China Ends Solar Panel Export Tax Rebates: A New Era for Global PV Competition
China Ends Solar Panel Export Tax Rebates: A New Era for Global PV Competition
On January 9, 2026, China announced the full abolition of VAT export tax rebates for solar panels starting April 1, 2026, following a 2024 cut from 13% to 9%. This marks a key shift from policy support to market-driven competition in China’s PV sector, covering core products like solar cells and modules.

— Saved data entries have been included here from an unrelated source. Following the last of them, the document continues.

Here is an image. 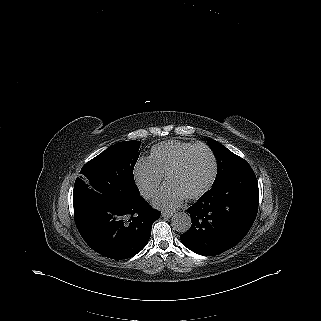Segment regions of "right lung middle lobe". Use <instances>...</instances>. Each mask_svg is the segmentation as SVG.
<instances>
[{
    "label": "right lung middle lobe",
    "instance_id": "dd1d6c3e",
    "mask_svg": "<svg viewBox=\"0 0 321 321\" xmlns=\"http://www.w3.org/2000/svg\"><path fill=\"white\" fill-rule=\"evenodd\" d=\"M140 145L135 140L119 142L87 162L75 181L73 205L105 199L129 201L140 196L133 176Z\"/></svg>",
    "mask_w": 321,
    "mask_h": 321
}]
</instances>
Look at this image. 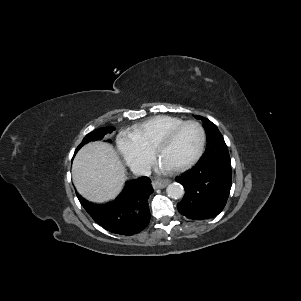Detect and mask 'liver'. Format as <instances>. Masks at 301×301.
Segmentation results:
<instances>
[{
  "label": "liver",
  "instance_id": "6515ba94",
  "mask_svg": "<svg viewBox=\"0 0 301 301\" xmlns=\"http://www.w3.org/2000/svg\"><path fill=\"white\" fill-rule=\"evenodd\" d=\"M72 176L77 191L96 203L114 199L126 179L119 156L111 145L101 141L80 149L73 161Z\"/></svg>",
  "mask_w": 301,
  "mask_h": 301
}]
</instances>
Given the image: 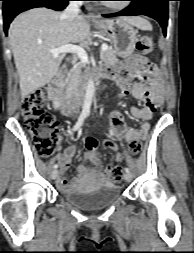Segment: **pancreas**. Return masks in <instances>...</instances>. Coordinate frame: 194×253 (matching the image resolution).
<instances>
[{
	"label": "pancreas",
	"mask_w": 194,
	"mask_h": 253,
	"mask_svg": "<svg viewBox=\"0 0 194 253\" xmlns=\"http://www.w3.org/2000/svg\"><path fill=\"white\" fill-rule=\"evenodd\" d=\"M100 58L107 64H114L118 61L117 52L115 49L108 47L107 50L102 51ZM86 66L85 63H77L73 69L68 73L66 78V91L74 93L80 85H83L85 74L82 73V68Z\"/></svg>",
	"instance_id": "obj_1"
}]
</instances>
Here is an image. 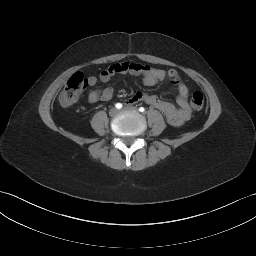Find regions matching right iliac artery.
<instances>
[{"instance_id":"obj_1","label":"right iliac artery","mask_w":256,"mask_h":256,"mask_svg":"<svg viewBox=\"0 0 256 256\" xmlns=\"http://www.w3.org/2000/svg\"><path fill=\"white\" fill-rule=\"evenodd\" d=\"M115 107H116L117 109H121V108H122V104H121V103H117V104L115 105Z\"/></svg>"}]
</instances>
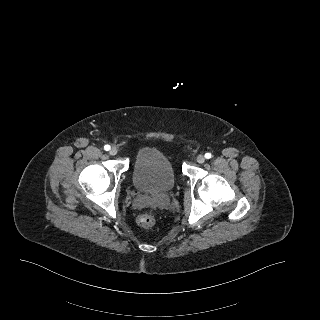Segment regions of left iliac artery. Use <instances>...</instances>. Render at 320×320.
Masks as SVG:
<instances>
[{
  "label": "left iliac artery",
  "mask_w": 320,
  "mask_h": 320,
  "mask_svg": "<svg viewBox=\"0 0 320 320\" xmlns=\"http://www.w3.org/2000/svg\"><path fill=\"white\" fill-rule=\"evenodd\" d=\"M211 157H212L211 153H206V154H205V158H206V159H210Z\"/></svg>",
  "instance_id": "obj_1"
}]
</instances>
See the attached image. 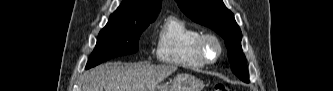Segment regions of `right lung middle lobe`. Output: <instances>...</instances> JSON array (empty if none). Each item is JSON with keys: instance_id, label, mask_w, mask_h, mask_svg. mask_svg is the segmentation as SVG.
I'll list each match as a JSON object with an SVG mask.
<instances>
[{"instance_id": "1", "label": "right lung middle lobe", "mask_w": 333, "mask_h": 91, "mask_svg": "<svg viewBox=\"0 0 333 91\" xmlns=\"http://www.w3.org/2000/svg\"><path fill=\"white\" fill-rule=\"evenodd\" d=\"M155 19L146 18L129 22H108L98 35L96 47L88 60L86 69L111 58L137 52L141 33Z\"/></svg>"}]
</instances>
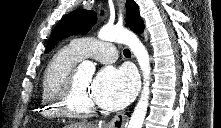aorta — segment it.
Masks as SVG:
<instances>
[{
  "label": "aorta",
  "mask_w": 221,
  "mask_h": 128,
  "mask_svg": "<svg viewBox=\"0 0 221 128\" xmlns=\"http://www.w3.org/2000/svg\"><path fill=\"white\" fill-rule=\"evenodd\" d=\"M98 38L103 41H112L127 45L138 61L143 76V90L127 128H142L150 97L151 68L149 54L139 38L131 31L122 27L103 26L98 33ZM78 70L87 74H93L95 65L91 61H83L78 66Z\"/></svg>",
  "instance_id": "1"
}]
</instances>
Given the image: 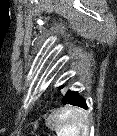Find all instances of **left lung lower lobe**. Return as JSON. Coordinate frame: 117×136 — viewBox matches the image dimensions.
<instances>
[{
  "mask_svg": "<svg viewBox=\"0 0 117 136\" xmlns=\"http://www.w3.org/2000/svg\"><path fill=\"white\" fill-rule=\"evenodd\" d=\"M63 103L87 109L85 99L82 96H80V94L77 91H74L72 89H68L67 92L64 94Z\"/></svg>",
  "mask_w": 117,
  "mask_h": 136,
  "instance_id": "obj_1",
  "label": "left lung lower lobe"
}]
</instances>
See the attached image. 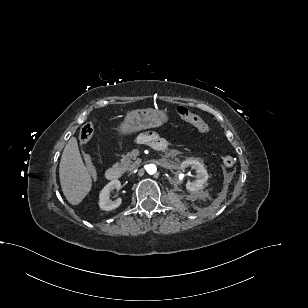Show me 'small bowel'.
Listing matches in <instances>:
<instances>
[{"instance_id": "small-bowel-1", "label": "small bowel", "mask_w": 308, "mask_h": 308, "mask_svg": "<svg viewBox=\"0 0 308 308\" xmlns=\"http://www.w3.org/2000/svg\"><path fill=\"white\" fill-rule=\"evenodd\" d=\"M138 140L140 143L150 145L154 148H156L155 143L156 142H163L165 145L164 140H162L155 132L147 131L143 132L138 136Z\"/></svg>"}]
</instances>
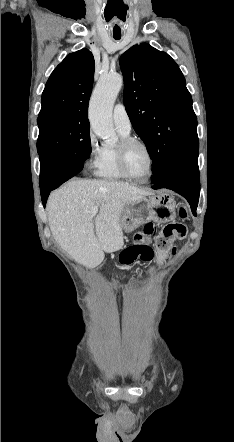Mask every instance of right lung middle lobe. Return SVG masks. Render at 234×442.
Returning <instances> with one entry per match:
<instances>
[{"label":"right lung middle lobe","instance_id":"dd1d6c3e","mask_svg":"<svg viewBox=\"0 0 234 442\" xmlns=\"http://www.w3.org/2000/svg\"><path fill=\"white\" fill-rule=\"evenodd\" d=\"M39 156L47 152L70 151L85 161L91 154L88 118L85 115L54 114L38 117Z\"/></svg>","mask_w":234,"mask_h":442}]
</instances>
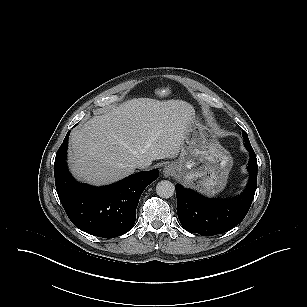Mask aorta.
Listing matches in <instances>:
<instances>
[{
	"label": "aorta",
	"instance_id": "obj_1",
	"mask_svg": "<svg viewBox=\"0 0 307 307\" xmlns=\"http://www.w3.org/2000/svg\"><path fill=\"white\" fill-rule=\"evenodd\" d=\"M157 195L161 198H170L174 195L175 186L168 180L158 182L156 186Z\"/></svg>",
	"mask_w": 307,
	"mask_h": 307
}]
</instances>
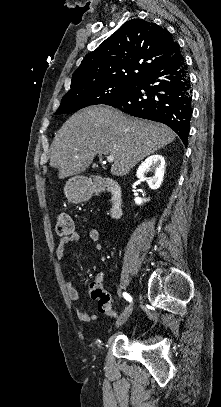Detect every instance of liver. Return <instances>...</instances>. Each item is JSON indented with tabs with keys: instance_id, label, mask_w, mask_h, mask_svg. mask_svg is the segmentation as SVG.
I'll use <instances>...</instances> for the list:
<instances>
[{
	"instance_id": "1",
	"label": "liver",
	"mask_w": 221,
	"mask_h": 407,
	"mask_svg": "<svg viewBox=\"0 0 221 407\" xmlns=\"http://www.w3.org/2000/svg\"><path fill=\"white\" fill-rule=\"evenodd\" d=\"M174 139V132L161 123L129 117L109 106H91L73 114L56 133L50 166L64 179L84 172L95 155L105 154L114 157L111 174L124 176Z\"/></svg>"
}]
</instances>
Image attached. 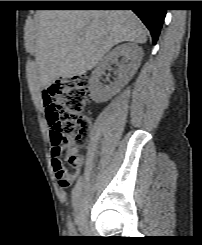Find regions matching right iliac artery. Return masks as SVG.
Returning <instances> with one entry per match:
<instances>
[{"instance_id":"1","label":"right iliac artery","mask_w":202,"mask_h":245,"mask_svg":"<svg viewBox=\"0 0 202 245\" xmlns=\"http://www.w3.org/2000/svg\"><path fill=\"white\" fill-rule=\"evenodd\" d=\"M68 229H69L70 235L75 236L77 234L74 224L72 222L69 223Z\"/></svg>"}]
</instances>
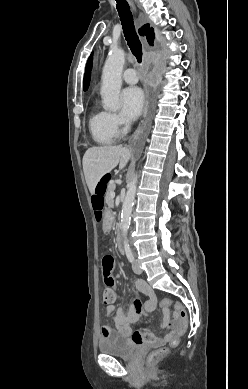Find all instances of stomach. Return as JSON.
I'll return each mask as SVG.
<instances>
[{
	"instance_id": "obj_1",
	"label": "stomach",
	"mask_w": 248,
	"mask_h": 389,
	"mask_svg": "<svg viewBox=\"0 0 248 389\" xmlns=\"http://www.w3.org/2000/svg\"><path fill=\"white\" fill-rule=\"evenodd\" d=\"M103 212L105 213L104 218L106 219L104 221V230L103 233L105 235H111L114 231V220H116V213H112L113 209L111 207H105L103 209Z\"/></svg>"
}]
</instances>
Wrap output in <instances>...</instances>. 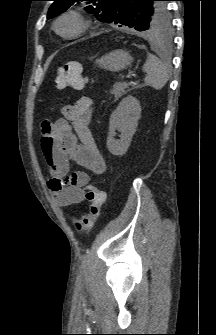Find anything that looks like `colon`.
Instances as JSON below:
<instances>
[{
  "label": "colon",
  "instance_id": "obj_1",
  "mask_svg": "<svg viewBox=\"0 0 216 335\" xmlns=\"http://www.w3.org/2000/svg\"><path fill=\"white\" fill-rule=\"evenodd\" d=\"M86 82L83 67L79 62L70 61L60 66L56 71L55 86L58 89L68 87L79 89ZM86 198L89 202L88 212L74 219V225L78 231H87L93 228L101 217L105 194L98 187L90 184L86 186Z\"/></svg>",
  "mask_w": 216,
  "mask_h": 335
}]
</instances>
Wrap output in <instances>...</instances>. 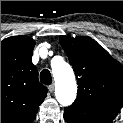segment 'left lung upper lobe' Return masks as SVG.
Segmentation results:
<instances>
[{
  "label": "left lung upper lobe",
  "instance_id": "left-lung-upper-lobe-1",
  "mask_svg": "<svg viewBox=\"0 0 123 123\" xmlns=\"http://www.w3.org/2000/svg\"><path fill=\"white\" fill-rule=\"evenodd\" d=\"M75 71L78 93L74 107L113 120L123 103V66L88 37H60Z\"/></svg>",
  "mask_w": 123,
  "mask_h": 123
}]
</instances>
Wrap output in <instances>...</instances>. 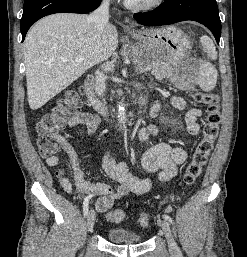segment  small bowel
<instances>
[{
	"label": "small bowel",
	"mask_w": 247,
	"mask_h": 257,
	"mask_svg": "<svg viewBox=\"0 0 247 257\" xmlns=\"http://www.w3.org/2000/svg\"><path fill=\"white\" fill-rule=\"evenodd\" d=\"M172 105L177 110L185 108V102L179 97L171 99ZM160 110V104L155 103L151 114L156 116ZM202 115L199 109H189L185 115L187 129L191 135L199 132L198 118ZM84 125L90 135H94L99 126L97 117L86 112L74 114L68 120L69 127ZM159 128L153 124L143 127L138 132L140 140H146L151 136H156ZM60 147L67 154L73 172V179L79 192L87 196H98L95 201V208L98 212L109 210L114 201L127 195L129 192L135 194H145L151 189V182L148 179H141L133 175L127 165L122 161H117L111 153H107L102 162L104 173L118 183L116 189L104 183H90L83 177L80 169L78 154L74 147L63 137H59ZM187 158L186 151L180 147H171L169 144L160 142L149 148L142 157L143 168L148 172H158L161 181L173 178L177 172V166L182 164ZM48 166L57 168L59 182L65 192L71 193L73 185L66 175V169L60 164L58 156H50L46 159Z\"/></svg>",
	"instance_id": "c3829d8e"
}]
</instances>
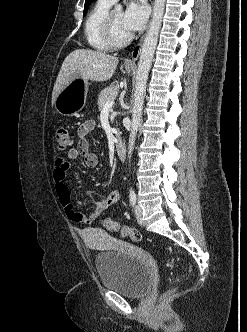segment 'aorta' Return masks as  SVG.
Wrapping results in <instances>:
<instances>
[{
	"instance_id": "obj_1",
	"label": "aorta",
	"mask_w": 247,
	"mask_h": 332,
	"mask_svg": "<svg viewBox=\"0 0 247 332\" xmlns=\"http://www.w3.org/2000/svg\"><path fill=\"white\" fill-rule=\"evenodd\" d=\"M166 0H155L152 19L149 30L145 36L143 46L141 49L140 59L138 63L135 93H134V106L132 110V123L129 135L128 145V158L130 160L134 149L136 134L141 123L142 110L144 104V97L146 93V85L150 67L155 53V48L158 41V35L162 24V19L165 10ZM115 11H122V5L117 4Z\"/></svg>"
}]
</instances>
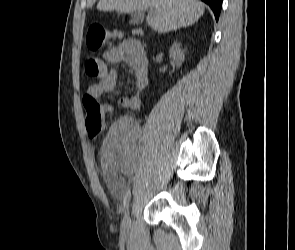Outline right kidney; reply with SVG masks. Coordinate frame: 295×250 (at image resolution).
I'll return each instance as SVG.
<instances>
[{
  "label": "right kidney",
  "instance_id": "1",
  "mask_svg": "<svg viewBox=\"0 0 295 250\" xmlns=\"http://www.w3.org/2000/svg\"><path fill=\"white\" fill-rule=\"evenodd\" d=\"M180 46V43H174L169 51L178 66H181L185 60L184 52L181 50Z\"/></svg>",
  "mask_w": 295,
  "mask_h": 250
}]
</instances>
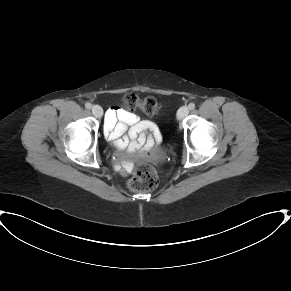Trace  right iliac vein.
I'll return each instance as SVG.
<instances>
[{"label": "right iliac vein", "mask_w": 291, "mask_h": 291, "mask_svg": "<svg viewBox=\"0 0 291 291\" xmlns=\"http://www.w3.org/2000/svg\"><path fill=\"white\" fill-rule=\"evenodd\" d=\"M92 113L96 118H101L103 115V109L99 105H94L92 107Z\"/></svg>", "instance_id": "1"}]
</instances>
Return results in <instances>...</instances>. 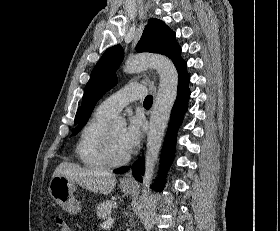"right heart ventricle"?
Instances as JSON below:
<instances>
[{
	"label": "right heart ventricle",
	"instance_id": "obj_1",
	"mask_svg": "<svg viewBox=\"0 0 280 231\" xmlns=\"http://www.w3.org/2000/svg\"><path fill=\"white\" fill-rule=\"evenodd\" d=\"M111 118L96 110L83 126L75 145V155L83 167L96 170L108 167L101 152V139Z\"/></svg>",
	"mask_w": 280,
	"mask_h": 231
}]
</instances>
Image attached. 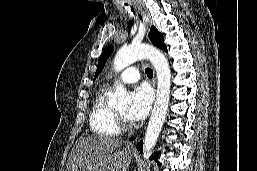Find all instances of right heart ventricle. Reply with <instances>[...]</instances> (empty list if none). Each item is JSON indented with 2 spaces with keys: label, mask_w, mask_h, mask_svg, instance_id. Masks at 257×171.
Masks as SVG:
<instances>
[{
  "label": "right heart ventricle",
  "mask_w": 257,
  "mask_h": 171,
  "mask_svg": "<svg viewBox=\"0 0 257 171\" xmlns=\"http://www.w3.org/2000/svg\"><path fill=\"white\" fill-rule=\"evenodd\" d=\"M110 89L103 87L97 93L90 115L91 130L101 136H117L120 129L116 122L115 110L110 106L108 97Z\"/></svg>",
  "instance_id": "e07e8e85"
}]
</instances>
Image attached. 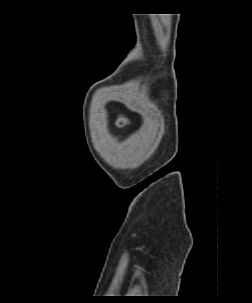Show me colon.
Listing matches in <instances>:
<instances>
[{
  "mask_svg": "<svg viewBox=\"0 0 252 303\" xmlns=\"http://www.w3.org/2000/svg\"><path fill=\"white\" fill-rule=\"evenodd\" d=\"M118 124H119L120 126H123V125H125V120H123V119H120V120L118 121Z\"/></svg>",
  "mask_w": 252,
  "mask_h": 303,
  "instance_id": "colon-1",
  "label": "colon"
}]
</instances>
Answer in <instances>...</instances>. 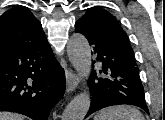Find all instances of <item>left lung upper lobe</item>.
I'll list each match as a JSON object with an SVG mask.
<instances>
[{"instance_id": "1", "label": "left lung upper lobe", "mask_w": 165, "mask_h": 120, "mask_svg": "<svg viewBox=\"0 0 165 120\" xmlns=\"http://www.w3.org/2000/svg\"><path fill=\"white\" fill-rule=\"evenodd\" d=\"M79 20H82L93 32L123 49L134 58V52L129 44L126 32L108 11L95 6L89 8Z\"/></svg>"}]
</instances>
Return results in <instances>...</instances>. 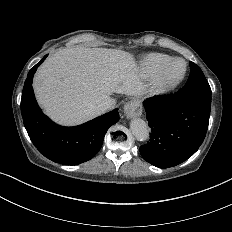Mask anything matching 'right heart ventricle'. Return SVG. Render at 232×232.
Here are the masks:
<instances>
[{"label": "right heart ventricle", "instance_id": "1", "mask_svg": "<svg viewBox=\"0 0 232 232\" xmlns=\"http://www.w3.org/2000/svg\"><path fill=\"white\" fill-rule=\"evenodd\" d=\"M173 58L167 54L149 53L133 61L127 75L135 83H143L153 77Z\"/></svg>", "mask_w": 232, "mask_h": 232}]
</instances>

Industry estimates show the 9% rebate removal will raise export costs by ~0.8 cents per watt, squeezing short-term margins amid global supply gluts. The three-month transition period has spurred a rush to export, with some factories boosting output before the deadline, though leaders like Canadian Solar adopt a prudent, long-term stance.
The policy aims to curb price wars and drive quality upgrades. For years, tax rebates fueled cut-throat competition and trade frictions, while China’s PV giants faced 2025 losses. Experts hail the move as necessary to phase out inefficient capacity, favoring firms with tech and brand strength.
Enterprises are now shifting to high-efficiency products and global localization, using hubs like Hungary and the UAE to offset costs. While short-term consolidation is inevitable, the policy paves the way for rational global pricing and reduced tensions, signaling a mature, sustainable Chinese PV supply chain.